◆ ASSIGNMENT
Return word for word the stretch of the entries below, from the line containing "dal 2021, infatti, milita nelle giovanili" through the line containing "bianconero.", including both of those lines.

◆ DATA RECORDS
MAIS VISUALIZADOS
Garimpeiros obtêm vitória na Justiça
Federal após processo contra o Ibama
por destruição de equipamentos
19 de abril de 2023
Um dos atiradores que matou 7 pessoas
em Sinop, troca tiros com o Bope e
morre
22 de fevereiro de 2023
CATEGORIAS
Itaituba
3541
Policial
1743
...
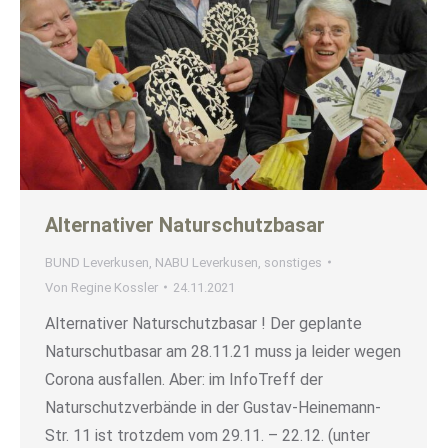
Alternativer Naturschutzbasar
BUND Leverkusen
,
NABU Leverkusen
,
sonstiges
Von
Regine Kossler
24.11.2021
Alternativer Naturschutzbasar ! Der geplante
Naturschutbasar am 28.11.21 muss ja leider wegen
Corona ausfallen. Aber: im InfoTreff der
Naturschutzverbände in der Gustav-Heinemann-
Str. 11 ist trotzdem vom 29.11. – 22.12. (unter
...
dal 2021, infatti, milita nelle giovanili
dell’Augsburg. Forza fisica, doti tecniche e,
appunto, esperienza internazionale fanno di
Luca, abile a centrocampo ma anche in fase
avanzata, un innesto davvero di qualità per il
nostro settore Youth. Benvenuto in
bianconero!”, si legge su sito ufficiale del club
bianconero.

◆ EXERCISE OUTPUT
dal 2021, infatti, milita nelle giovanili
dell’Augsburg. Forza fisica, doti tecniche e,
appunto, esperienza internazionale fanno di
Luca, abile a centrocampo ma anche in fase
avanzata, un innesto davvero di qualità per il
nostro settore Youth. Benvenuto in
bianconero!”, si legge su sito ufficiale del club
bianconero.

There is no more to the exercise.